MELBOURNE, AUSTRALIA – Kei Nishikori earned an Australian Open quarterfinal date with Switzerland’s Stan Wawrinka after defeating Spanish No. 9 seed David Ferrer in straight sets on Monday.
Nishikori, the fifth seed, ran the 32-year-old Spaniard ragged in a 6-3, 6-3, 6-3 fourth-round victory to set up a quarterfinal against the fourth-seeded Wawrinka, whom he defeated last September in the U.S. Open quarterfinals. It will be Nishikori’s first appearance in the Melbourne quarterfinals in three years.
“I’ve been playing really well, and I’m really happy to win today,” said Nishikori, who mentioned two days earlier he was still uncomfortable being ranked as high as fifth in the world.
“I just need some time. But I’m getting a lot of confidence.”
In a match between players with similar styles, Nishikori’s superior quickness and backhand proved to be the difference. As he often does, Nishikori returned nearly everything and forced his opponent to run from one side of the court to another.
While both players won points on amazing saves, Ferrer’s legs looked heavy in the final set as he simply gave up on a number of Nishikori’s winners. It was Nishikori’s fifth straight victory over Ferrer.
Wawrinka advanced after a 7-6 (7-2), 6-4, 4-6, 7-6 (10-8) fourth-round win against Spain’s Guillermo Garcia Lopez that lasted over three hours. Wawrinka owns a 2-1 record against Nishikori, despite losing in five sets to him at the U.S. Open.
“He’s a tough, tough player,” Wawrinka said of Nishikori. “He improved a lot last year. He’s a great shot maker. He can make winners. Doesn’t matter, he’s always taking the ball really early. It’s always tough to play against him. He doesn’t give you a lot of time.
“It’s a new year. Different condition. And it will depend a little bit on me; the way I’m going to serve, the way I’m aggressive from the baseline. If I can play heavy, if I can play my game, it’s tough for him to always take the ball early. We’ll see how I’m going to deal with that.”
Serena Williams dug deep for a 2-6, 6-3, 6-2 comeback win over Garbine Muguruza to reach the quarterfinals on the women’s side of the draw.
The top-ranked Williams was pushed all the way by No. 24-seed Muguruza, who matched her in the heavy-hitting stakes and had conceded only four games to Williams in a second-round upset last year at the French Open.
Five-time Australian Open winner Williams next faces Dominika Cibulkova, who beat two-time champion Victoria Azarenka 6-2, 3-6, 6-3.
Williams hasn’t advanced past the quarterfinals at Melbourne Park since winning her last title here in 2010. She went out in the fourth round last year, and followed that up with the 6-2, 6-2 loss to Muguruza at Roland Garros — her most lopsided loss at a major.
“She made me play a lot better.

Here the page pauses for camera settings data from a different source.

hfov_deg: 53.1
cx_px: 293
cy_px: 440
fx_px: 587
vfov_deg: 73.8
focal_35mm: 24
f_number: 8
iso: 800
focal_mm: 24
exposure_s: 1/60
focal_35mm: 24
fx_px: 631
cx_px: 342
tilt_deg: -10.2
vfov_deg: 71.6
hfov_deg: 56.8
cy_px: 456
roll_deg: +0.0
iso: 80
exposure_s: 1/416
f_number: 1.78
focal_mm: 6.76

I had to play the best match of the tournament or else I was going to be out,” Williams said of her avenging win. “I think she was just hitting winners like left and right. Every shot I hit, she basically hit a winner on. So I had to change my approach.”

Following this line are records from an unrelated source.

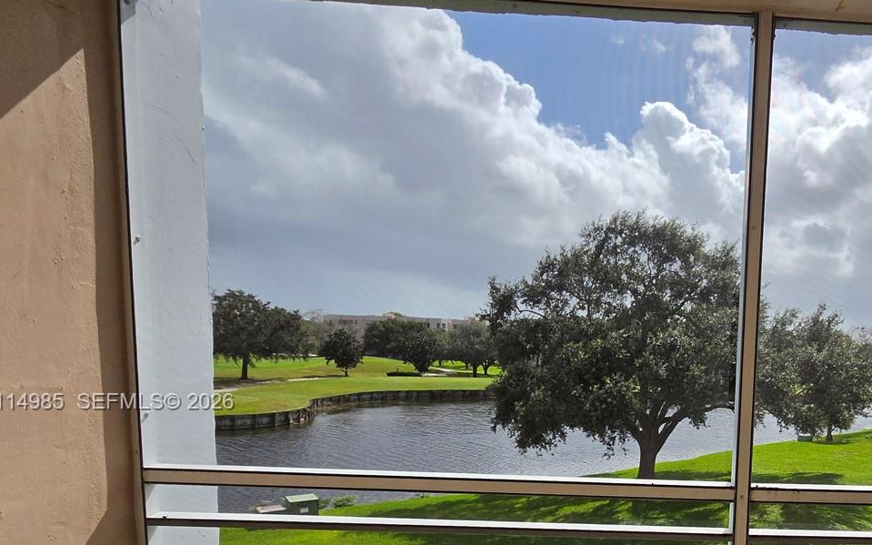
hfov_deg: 70.7
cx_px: 678
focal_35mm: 23
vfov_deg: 50.9
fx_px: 546
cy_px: 403
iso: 100
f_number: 2.2
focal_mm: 2.2
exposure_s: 1/5881
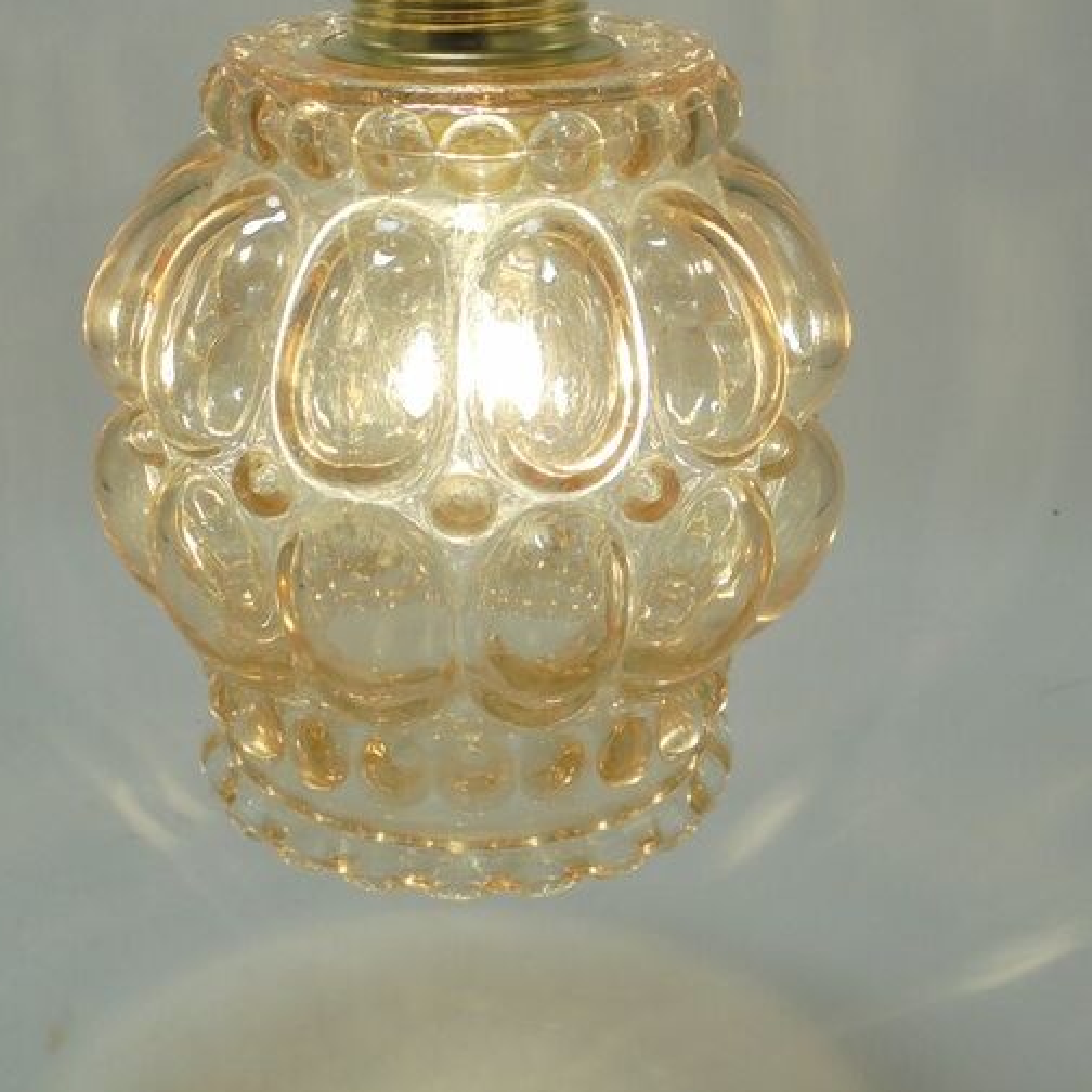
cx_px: 489
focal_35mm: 60
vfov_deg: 27.6
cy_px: 124
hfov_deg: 28.6
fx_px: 2141
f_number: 4.2
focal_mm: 6.9
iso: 100
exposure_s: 1/250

There was a lot to distract Williams in the first set. Six planes were doing coordinated loops and tricks in the sky over Rod Laver Arena, as part of the national day celebrations in downtown Melbourne. She had difficulty breathing at times, and had a heaving coughing fit into a towel at a changeover.
“I’ve been a little sick the past couple days but I just love it here,” Williams said, when asked if she’d swallowed a fly. “When I got down, I was thinking, ‘What can I do now?’ Whatever happens, I thought, I’ve won this five times.”